The world's biggest fish – and totally harmless to people

Photo · Wikimedia Commons

What is it?

The whale shark is the biggest fish in the entire ocean, growing up to 12 metres long – about the length of a double-decker bus. Despite its enormous size, it is completely harmless to people because it only eats tiny plankton and small fish by filtering huge mouthfuls of seawater. Mozambique is one of the best places in the world to swim alongside one.

Tell me more

Whale sharks have enormous, flat-fronted heads and a wide mouth that can be over a metre across. To eat, they swim slowly with their mouth open, filtering millions of tiny creatures called plankton from the water. It takes a lot of tiny bites to fuel such a giant body – a whale shark might filter hundreds of thousands of litres of water in a day.

Each whale shark has a unique pattern of white spots and stripes on its dark back, just like a fingerprint. Scientists photograph the patterns and use computer software to tell individual sharks apart, even when they meet them years later in completely different parts of the ocean.

Whale sharks are known to gather in the waters off Mozambique's coast, especially near Tofo Beach in the south. Local dive guides have got to know many of them individually and have given some of them names. Snorkellers come from all over the world to swim alongside these gentle giants.

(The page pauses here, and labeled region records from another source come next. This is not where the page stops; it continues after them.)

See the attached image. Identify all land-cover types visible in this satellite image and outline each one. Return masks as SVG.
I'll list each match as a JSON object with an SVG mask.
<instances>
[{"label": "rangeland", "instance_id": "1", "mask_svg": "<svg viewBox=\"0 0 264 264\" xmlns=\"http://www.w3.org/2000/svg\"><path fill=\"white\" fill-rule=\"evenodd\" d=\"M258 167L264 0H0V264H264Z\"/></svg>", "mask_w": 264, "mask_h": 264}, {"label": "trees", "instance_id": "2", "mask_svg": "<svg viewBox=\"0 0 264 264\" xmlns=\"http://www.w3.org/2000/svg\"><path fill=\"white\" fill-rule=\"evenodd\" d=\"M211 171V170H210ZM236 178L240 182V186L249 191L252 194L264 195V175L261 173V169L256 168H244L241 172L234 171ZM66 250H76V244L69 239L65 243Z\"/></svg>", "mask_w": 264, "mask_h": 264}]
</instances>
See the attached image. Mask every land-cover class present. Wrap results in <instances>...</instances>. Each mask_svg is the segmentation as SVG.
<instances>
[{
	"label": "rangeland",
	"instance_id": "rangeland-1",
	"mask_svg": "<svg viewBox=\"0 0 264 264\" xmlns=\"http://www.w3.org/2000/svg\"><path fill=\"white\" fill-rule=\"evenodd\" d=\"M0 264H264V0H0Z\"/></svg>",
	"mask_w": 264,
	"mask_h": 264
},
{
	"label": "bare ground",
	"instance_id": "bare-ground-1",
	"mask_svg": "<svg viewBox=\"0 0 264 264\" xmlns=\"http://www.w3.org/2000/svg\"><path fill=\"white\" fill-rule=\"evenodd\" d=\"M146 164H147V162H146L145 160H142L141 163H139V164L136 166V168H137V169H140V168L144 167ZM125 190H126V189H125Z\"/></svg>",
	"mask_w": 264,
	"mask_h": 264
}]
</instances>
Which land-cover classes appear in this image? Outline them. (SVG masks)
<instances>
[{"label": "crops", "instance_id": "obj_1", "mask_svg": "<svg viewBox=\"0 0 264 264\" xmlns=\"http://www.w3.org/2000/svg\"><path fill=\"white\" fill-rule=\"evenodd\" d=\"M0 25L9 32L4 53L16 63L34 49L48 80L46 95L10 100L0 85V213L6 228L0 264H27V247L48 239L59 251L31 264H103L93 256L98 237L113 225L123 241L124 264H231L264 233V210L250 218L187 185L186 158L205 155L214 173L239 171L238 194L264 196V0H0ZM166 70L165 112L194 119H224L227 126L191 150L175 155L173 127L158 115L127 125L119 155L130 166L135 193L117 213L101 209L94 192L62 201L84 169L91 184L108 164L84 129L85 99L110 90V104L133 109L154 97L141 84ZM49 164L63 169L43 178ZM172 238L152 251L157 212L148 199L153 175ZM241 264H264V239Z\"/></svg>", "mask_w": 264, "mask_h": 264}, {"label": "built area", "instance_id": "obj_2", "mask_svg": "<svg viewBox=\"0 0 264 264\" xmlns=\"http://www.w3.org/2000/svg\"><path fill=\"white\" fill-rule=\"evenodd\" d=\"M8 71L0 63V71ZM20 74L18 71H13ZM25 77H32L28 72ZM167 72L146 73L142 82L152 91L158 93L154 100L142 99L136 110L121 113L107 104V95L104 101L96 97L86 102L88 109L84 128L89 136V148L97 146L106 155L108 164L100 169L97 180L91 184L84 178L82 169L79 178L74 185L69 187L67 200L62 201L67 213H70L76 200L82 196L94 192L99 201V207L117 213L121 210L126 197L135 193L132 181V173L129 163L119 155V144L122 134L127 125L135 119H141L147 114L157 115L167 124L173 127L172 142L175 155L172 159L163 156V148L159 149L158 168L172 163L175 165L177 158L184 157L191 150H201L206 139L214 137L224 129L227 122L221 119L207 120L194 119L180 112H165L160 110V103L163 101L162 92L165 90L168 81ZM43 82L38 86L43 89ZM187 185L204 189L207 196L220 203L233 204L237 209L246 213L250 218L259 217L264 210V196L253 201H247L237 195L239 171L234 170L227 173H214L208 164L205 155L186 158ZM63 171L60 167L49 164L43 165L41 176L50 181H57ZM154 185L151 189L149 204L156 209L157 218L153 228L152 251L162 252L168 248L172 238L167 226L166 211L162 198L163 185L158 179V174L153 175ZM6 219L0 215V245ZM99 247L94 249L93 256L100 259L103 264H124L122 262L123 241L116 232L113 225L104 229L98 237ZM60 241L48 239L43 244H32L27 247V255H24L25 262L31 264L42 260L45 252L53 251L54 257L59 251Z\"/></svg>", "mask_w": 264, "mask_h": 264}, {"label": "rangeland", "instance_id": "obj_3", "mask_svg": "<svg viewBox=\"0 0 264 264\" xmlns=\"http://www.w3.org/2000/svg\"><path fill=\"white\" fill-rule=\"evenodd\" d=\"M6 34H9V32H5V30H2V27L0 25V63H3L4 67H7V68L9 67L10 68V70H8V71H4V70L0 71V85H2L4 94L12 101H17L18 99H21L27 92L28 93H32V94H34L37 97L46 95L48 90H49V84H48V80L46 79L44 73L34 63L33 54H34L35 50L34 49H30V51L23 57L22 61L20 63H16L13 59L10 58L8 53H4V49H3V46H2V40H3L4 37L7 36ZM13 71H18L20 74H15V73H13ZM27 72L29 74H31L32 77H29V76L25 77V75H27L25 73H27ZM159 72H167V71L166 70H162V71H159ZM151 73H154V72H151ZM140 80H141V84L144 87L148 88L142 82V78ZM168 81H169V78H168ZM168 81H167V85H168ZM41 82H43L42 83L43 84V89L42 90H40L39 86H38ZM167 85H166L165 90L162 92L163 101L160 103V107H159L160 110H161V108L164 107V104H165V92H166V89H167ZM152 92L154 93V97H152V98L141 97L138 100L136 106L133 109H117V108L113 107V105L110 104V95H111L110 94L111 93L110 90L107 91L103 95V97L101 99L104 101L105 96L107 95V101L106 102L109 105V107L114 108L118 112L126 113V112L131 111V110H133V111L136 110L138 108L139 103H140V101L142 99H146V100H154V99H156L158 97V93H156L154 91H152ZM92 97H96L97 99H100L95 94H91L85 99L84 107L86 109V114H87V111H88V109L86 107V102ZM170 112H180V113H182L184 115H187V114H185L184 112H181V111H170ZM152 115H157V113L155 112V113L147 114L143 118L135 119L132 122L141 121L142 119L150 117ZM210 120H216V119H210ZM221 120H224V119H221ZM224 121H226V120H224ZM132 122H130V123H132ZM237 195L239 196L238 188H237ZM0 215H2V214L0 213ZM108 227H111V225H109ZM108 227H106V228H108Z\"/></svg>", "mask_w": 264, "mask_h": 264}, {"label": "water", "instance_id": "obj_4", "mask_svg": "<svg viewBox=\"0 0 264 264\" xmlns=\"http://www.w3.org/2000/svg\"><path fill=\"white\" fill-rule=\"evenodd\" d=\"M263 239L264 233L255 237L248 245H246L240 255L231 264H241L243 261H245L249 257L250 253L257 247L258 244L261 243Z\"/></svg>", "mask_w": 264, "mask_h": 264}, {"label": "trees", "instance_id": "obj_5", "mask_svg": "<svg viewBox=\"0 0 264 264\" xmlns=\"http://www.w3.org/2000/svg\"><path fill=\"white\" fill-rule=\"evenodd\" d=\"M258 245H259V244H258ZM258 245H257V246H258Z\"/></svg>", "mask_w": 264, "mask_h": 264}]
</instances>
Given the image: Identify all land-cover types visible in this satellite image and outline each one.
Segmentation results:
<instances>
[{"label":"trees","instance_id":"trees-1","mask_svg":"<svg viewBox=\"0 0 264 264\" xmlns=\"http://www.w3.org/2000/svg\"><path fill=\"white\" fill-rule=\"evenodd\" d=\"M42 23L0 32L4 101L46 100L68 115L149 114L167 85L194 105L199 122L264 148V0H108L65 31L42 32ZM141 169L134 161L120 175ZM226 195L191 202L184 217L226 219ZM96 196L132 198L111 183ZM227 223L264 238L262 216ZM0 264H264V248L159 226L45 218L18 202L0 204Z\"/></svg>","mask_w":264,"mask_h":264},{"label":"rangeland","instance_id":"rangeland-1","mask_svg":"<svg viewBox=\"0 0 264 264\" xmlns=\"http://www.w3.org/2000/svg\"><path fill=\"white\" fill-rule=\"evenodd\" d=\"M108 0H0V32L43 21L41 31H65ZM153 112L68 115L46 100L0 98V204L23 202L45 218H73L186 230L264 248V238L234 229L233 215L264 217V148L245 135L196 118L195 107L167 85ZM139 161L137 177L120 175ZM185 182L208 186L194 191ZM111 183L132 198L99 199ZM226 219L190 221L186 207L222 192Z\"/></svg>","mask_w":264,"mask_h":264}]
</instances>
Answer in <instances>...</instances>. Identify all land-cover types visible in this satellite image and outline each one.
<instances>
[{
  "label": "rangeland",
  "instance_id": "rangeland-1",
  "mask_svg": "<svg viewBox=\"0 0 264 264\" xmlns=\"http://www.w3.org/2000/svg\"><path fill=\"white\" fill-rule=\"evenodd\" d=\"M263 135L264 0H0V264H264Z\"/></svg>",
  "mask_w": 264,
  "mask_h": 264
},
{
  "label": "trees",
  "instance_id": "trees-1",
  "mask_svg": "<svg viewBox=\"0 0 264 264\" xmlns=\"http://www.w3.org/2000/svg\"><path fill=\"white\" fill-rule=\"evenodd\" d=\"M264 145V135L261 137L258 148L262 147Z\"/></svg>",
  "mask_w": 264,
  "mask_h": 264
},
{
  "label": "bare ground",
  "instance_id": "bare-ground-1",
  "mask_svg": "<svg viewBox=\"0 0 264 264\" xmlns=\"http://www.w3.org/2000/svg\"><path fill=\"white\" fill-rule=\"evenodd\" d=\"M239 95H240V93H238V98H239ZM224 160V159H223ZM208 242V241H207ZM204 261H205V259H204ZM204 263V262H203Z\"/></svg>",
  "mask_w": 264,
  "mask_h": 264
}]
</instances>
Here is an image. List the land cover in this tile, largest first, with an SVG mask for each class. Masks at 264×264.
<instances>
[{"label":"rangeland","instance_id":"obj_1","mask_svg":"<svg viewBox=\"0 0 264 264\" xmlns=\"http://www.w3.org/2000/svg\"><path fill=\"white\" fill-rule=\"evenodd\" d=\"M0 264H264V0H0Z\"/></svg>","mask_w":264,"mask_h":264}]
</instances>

Despite their size, whale sharks are considered vulnerable – their numbers have dropped because of fishing and boat collisions. Mozambique's warm waters are an important refuge, and local communities work hard to make sure visitors treat the sharks with respect and do not disturb them.

In the classroom

Walk your class through this in 15 minutes.

Talk together

Discussion prompts

  1. 01A whale shark's throat is only the size of a grapefruit even though its mouth is a metre wide. Why does that make it harmless to people?
  2. 02Scientists identify individual whale sharks by their spot patterns. Can you think of other animals that scientists identify individually?
  3. 03Why might it be important to have rules about how close snorkellers can get to a whale shark?
Try this

Classroom activity

Each child creates their own 'whale shark ID card': draw an outline of a whale shark and add a unique pattern of spots. Write three facts about the animal on the back. Display as a classroom 'shark tank'.